Interpretation: - Near the center, it behaves like the mean (quadratic). - In the tails, it becomes linear to reduce impact.

Scaled MAD

MAD measures dispersion around the median. To compare it with standard deviation, scale it as follows:

\[ \sigma_{robust} = MAD \times 1.4826 \]

This makes it comparable under normal distributions.

Robust coefficient of variation

Instead of the mean, use the median to avoid inflating variability:

\[ CV_r = \left(\frac{\sigma_{robust}}{|\tilde{x}|}\right) \times 100 \]

R quantiles (Hyndman & Fan)

For an ordered set \(x_{(1)} \le \dots \le x_{(n)}\), quantiles follow rules defined by \(p_k\) and parameters \((a, b)\):

\[ p_k = \frac{k - a}{n + b} \]

Linear interpolation applies between \(x_{(j)}\) and \(x_{(j+1)}\) when \(p\) falls between positions. StatGuard implements the 9 types used by R.

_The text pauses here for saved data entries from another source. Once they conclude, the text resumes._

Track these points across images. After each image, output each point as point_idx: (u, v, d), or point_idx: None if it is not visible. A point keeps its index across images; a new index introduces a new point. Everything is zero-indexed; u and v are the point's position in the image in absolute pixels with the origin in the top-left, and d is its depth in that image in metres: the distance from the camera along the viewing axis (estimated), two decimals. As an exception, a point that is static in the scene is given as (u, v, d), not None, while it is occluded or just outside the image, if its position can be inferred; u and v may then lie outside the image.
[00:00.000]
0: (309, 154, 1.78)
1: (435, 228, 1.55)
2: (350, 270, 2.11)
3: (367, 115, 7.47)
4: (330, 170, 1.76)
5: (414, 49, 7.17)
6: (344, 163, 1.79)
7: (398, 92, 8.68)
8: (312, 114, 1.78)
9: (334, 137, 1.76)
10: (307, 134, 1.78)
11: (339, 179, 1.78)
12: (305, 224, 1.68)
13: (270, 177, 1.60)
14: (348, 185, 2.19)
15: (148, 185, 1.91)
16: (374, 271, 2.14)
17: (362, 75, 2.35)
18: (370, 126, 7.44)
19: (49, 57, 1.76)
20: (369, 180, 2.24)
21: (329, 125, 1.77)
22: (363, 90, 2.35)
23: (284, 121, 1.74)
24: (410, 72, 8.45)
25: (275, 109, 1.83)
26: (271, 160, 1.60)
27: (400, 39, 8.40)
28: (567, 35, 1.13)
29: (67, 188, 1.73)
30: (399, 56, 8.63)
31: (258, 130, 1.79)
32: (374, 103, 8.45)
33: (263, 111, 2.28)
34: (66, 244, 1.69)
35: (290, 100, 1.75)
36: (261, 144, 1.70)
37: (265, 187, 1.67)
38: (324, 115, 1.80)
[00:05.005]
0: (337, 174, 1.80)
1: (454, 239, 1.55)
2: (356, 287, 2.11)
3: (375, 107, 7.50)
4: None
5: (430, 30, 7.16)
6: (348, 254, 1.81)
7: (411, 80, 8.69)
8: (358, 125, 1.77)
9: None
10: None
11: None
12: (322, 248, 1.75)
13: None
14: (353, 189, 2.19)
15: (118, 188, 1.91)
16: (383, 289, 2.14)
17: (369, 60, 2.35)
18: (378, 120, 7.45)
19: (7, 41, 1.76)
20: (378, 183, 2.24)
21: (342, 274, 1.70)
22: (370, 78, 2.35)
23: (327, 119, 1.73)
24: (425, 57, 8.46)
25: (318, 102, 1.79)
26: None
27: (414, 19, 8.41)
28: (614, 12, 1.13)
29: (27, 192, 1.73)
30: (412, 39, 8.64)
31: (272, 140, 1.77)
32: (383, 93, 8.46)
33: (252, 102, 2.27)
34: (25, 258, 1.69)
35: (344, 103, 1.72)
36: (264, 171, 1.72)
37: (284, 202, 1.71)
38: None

Type \(p_k\) \(a\) \(b\) Note
1 \(k / n\) 0 0 Inverse of the empirical CDF (discontinuous).
2 \(k / n\) 0 0 Averages at discontinuities.
3 \((k - 0.5) / n\) -0.5 0 Nearest order statistic.
4 \(k / n\) 0 1 Linear interpolation of CDF.
5 \((k - 0.5) / n\) 0.5 0.5 Hazen (1914).
6 \(k / (n + 1)\) 0 1 Weibull (1939).
7 \((k - 1) / (n - 1)\) 1 1 R default, mode of \(F(x)\).
8 \((k - 1/3) / (n + 1/3)\) 1/3 1/3 Median-unbiased.
9 \((k - 3/8) / (n + 1/4)\) 3/8 3/8 Normal-unbiased.

Success

If you are unsure, type 7 is the default behavior in R.